The last day of the Bash offered particularly insightful seminars with former and current Corvette honchos Dave Hill and Tom Wallace. They were as forthcoming as corporate policy would allow regarding what's currently in development and what's in store for the future. (Sorry, no word on the rumored "Blue Devil" supercar program.)
Other highlights included the unveiling of the '07 C6. Of particular note for '07 is the addition of a wide range of optional items that will allow Corvette buyers to personalize their cars from the factory. All 122 parts-including spoilers, body-side moldings, interior-trim pieces, engine-detailing cues, stripes, emblems, exhaust tips, color-coordinated license-plate frames, custom seat colors, and more-have been approved by GM and even carry a full warranty.

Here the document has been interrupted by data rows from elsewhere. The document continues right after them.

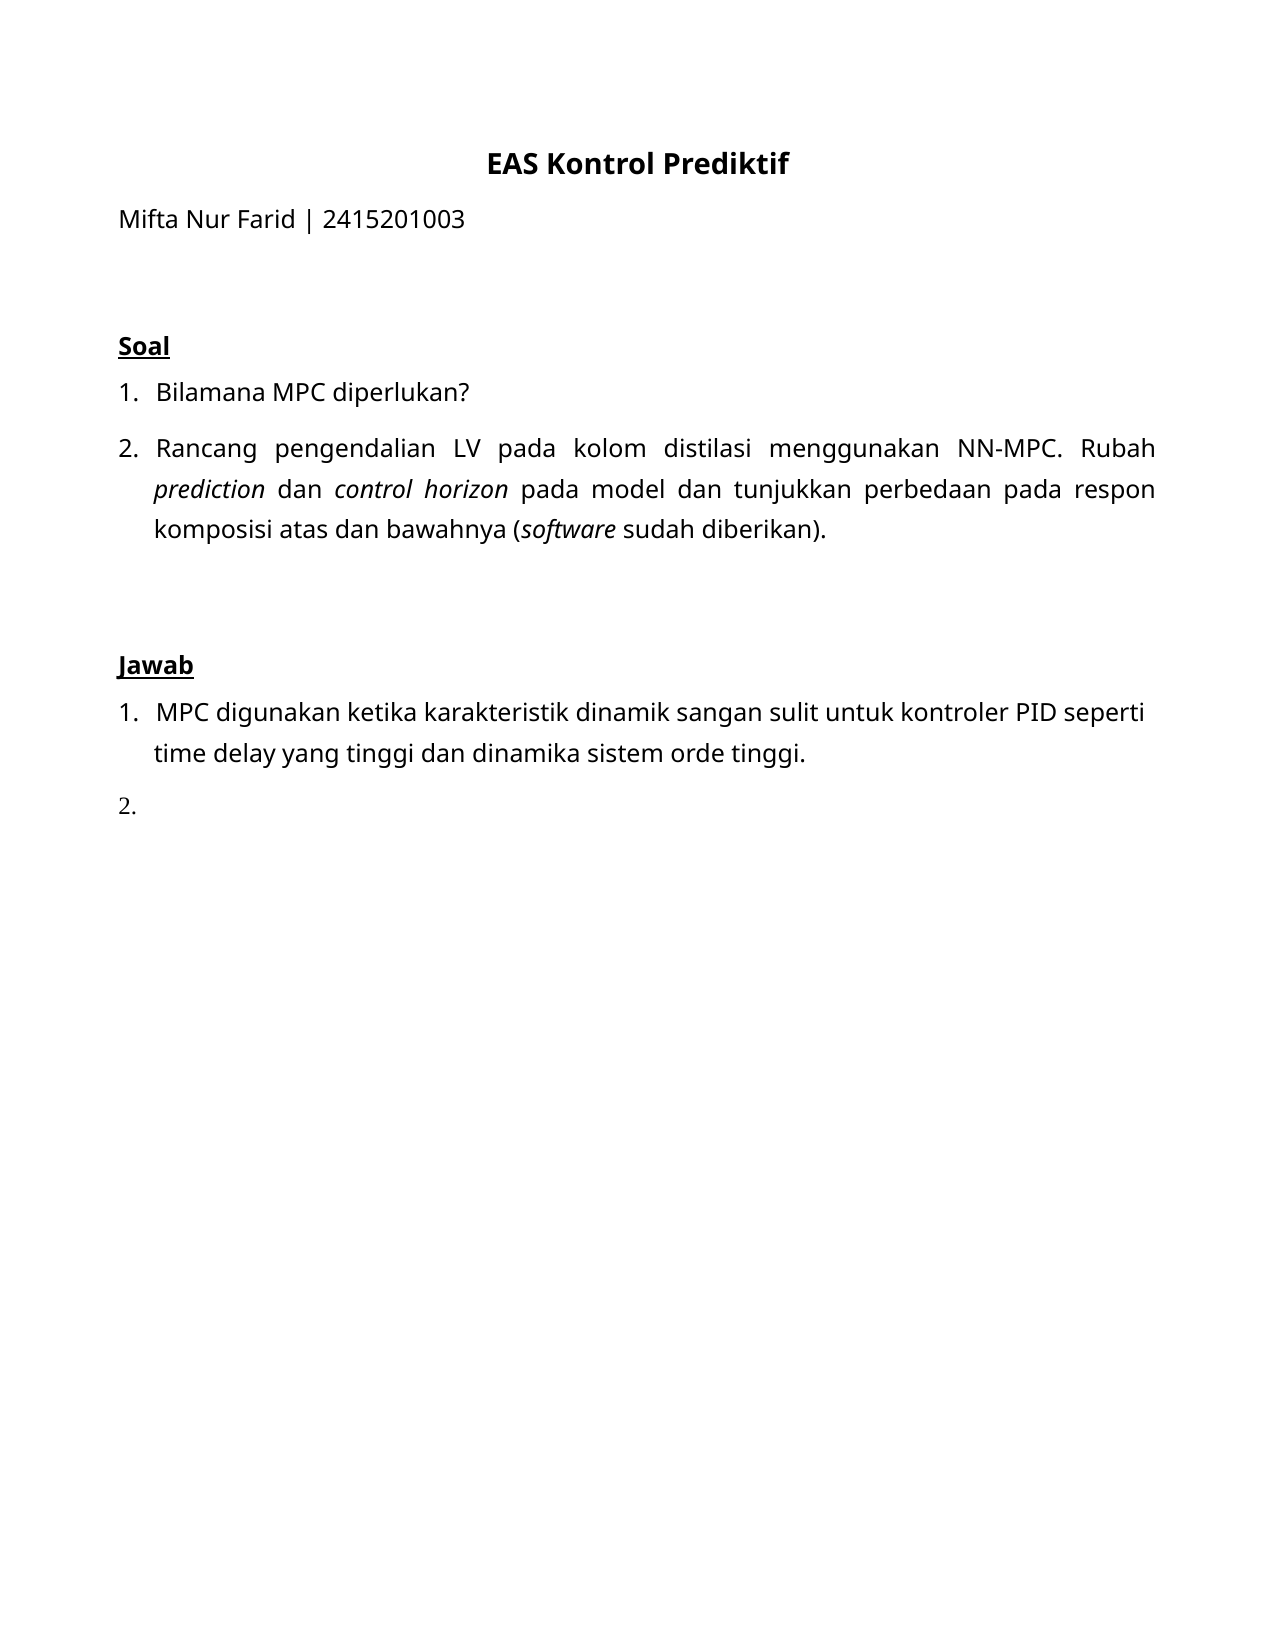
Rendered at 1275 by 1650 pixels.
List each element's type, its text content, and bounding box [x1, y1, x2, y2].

title EAS Kontrol Prediktif [118, 143, 1157, 183]
subtitle Soal [118, 328, 1157, 363]
subtitle Jawab [118, 648, 1157, 682]
subtitle Mifta Nur Farid | 2415201003 [118, 202, 1157, 236]
list Bilamana MPC diperlukan? [118, 375, 1157, 409]
list MPC digunakan ketika karakteristik dinamik sangan sulit untuk kontroler PID seperti time delay yang tinggi dan dinamika sistem orde tinggi. [118, 694, 1157, 769]
list Rancang pengendalian LV pada kolom distilasi menggunakan NN-MPC. Rubah prediction dan control horizon pada model dan tunjukkan perbedaan pada respon komposisi atas dan bawahnya (software sudah diberikan). [118, 431, 1157, 546]
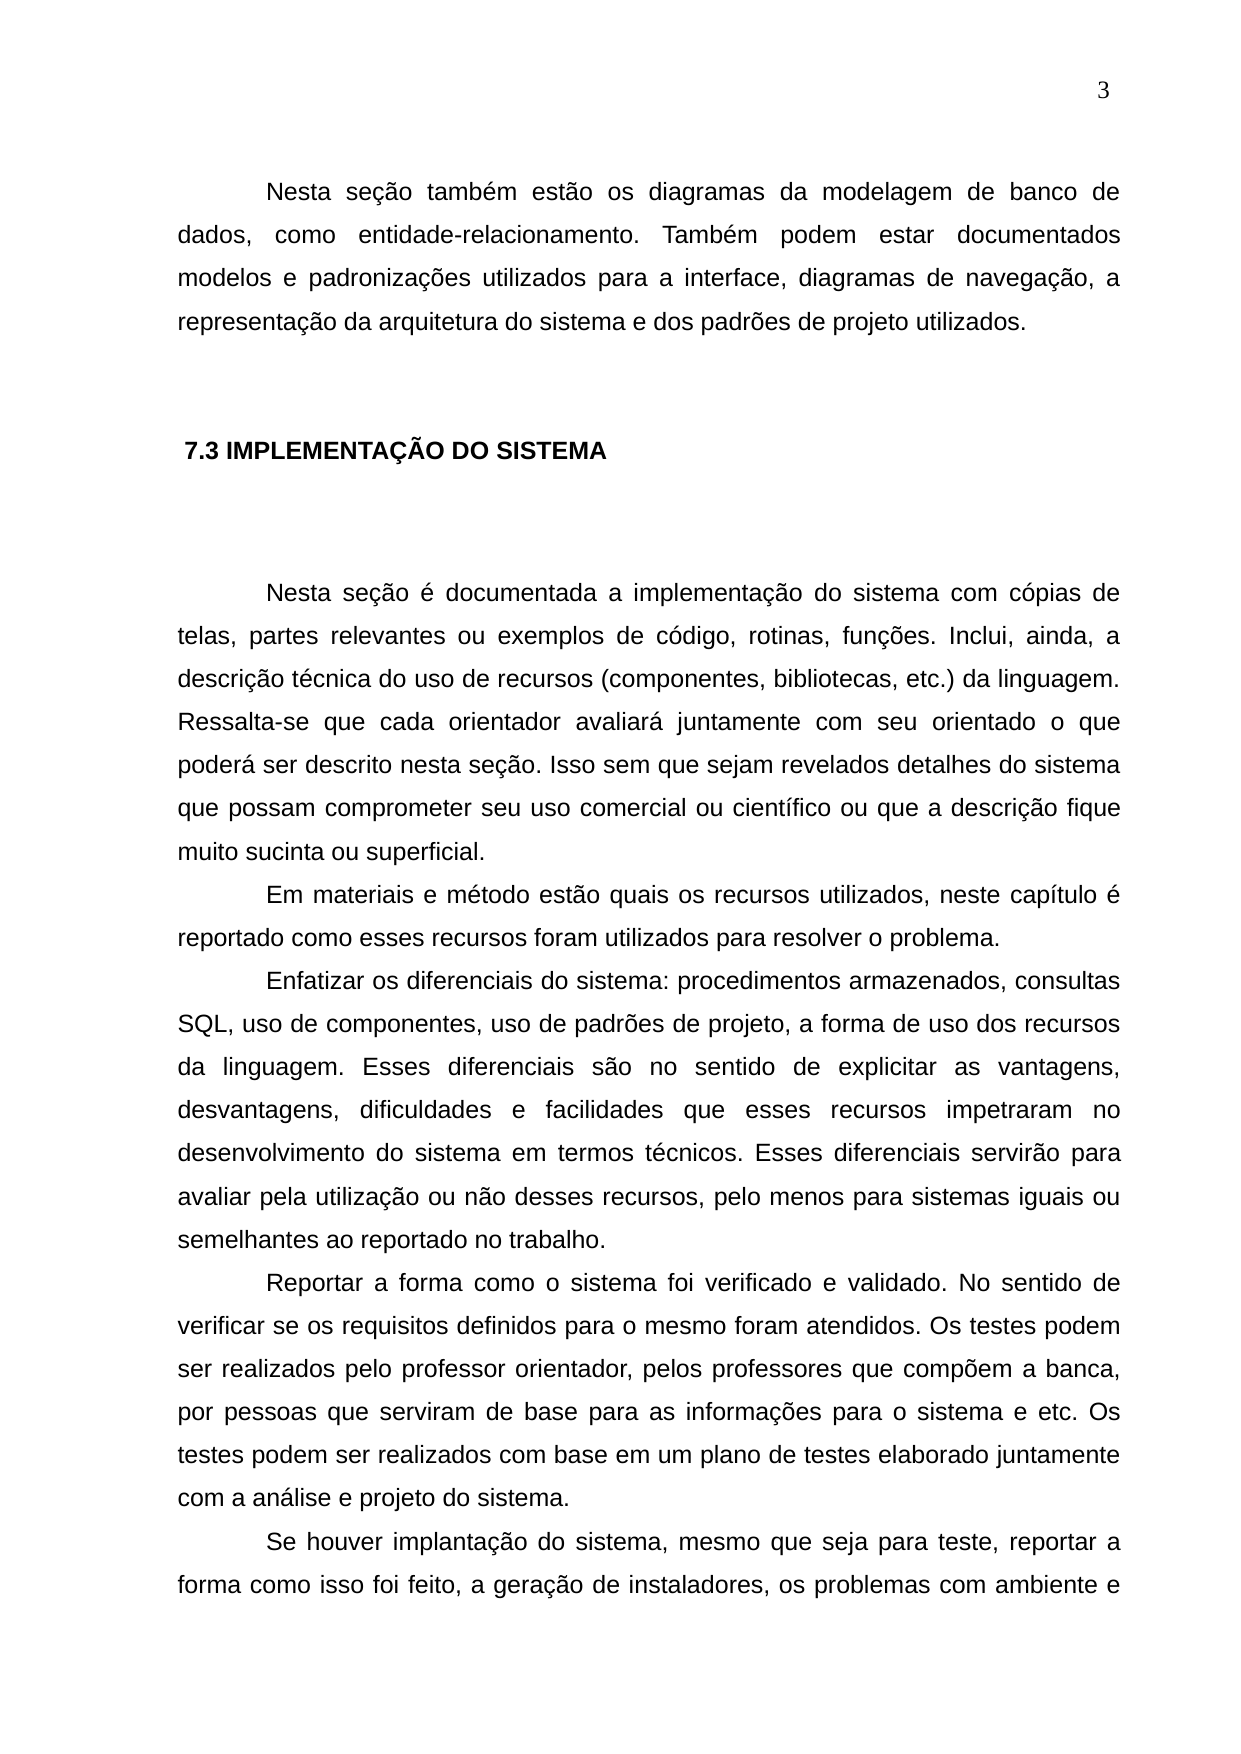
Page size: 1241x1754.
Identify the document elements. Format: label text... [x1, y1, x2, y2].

Also present at the unveiling were an '07 coupe and convertible painted in the latest color offering, Atomic Orange. (The similar Daytona Sunset Orange disappears at the end of the '06 model year.) Color is a personal thing, and you'll have to judge for yourself what you think of this new shade-but to our eyes, the C6 looks good in just about everything it wears.
The event concluded on day three with an awards dinner, which served as the setting for the annual auction. The latter proved extremely successful, generating over $23,000 to help the museum in its quest to remain at the figurative center of the Corvette universe.
If you own a Corvette (especially a C5 or C6), have any interest in the exploits of Corvette racing, or wonder what's going on inside GM with regard to the car and its siblings, the Bash is a must-do event. The setting is intimate, the people are the friendliest on earth, and the object of their affection is both drop-dead gorgeous and scorchingly fast. Next year's event is scheduled for the last Thursday, Friday, and Saturday in April. Don't miss it.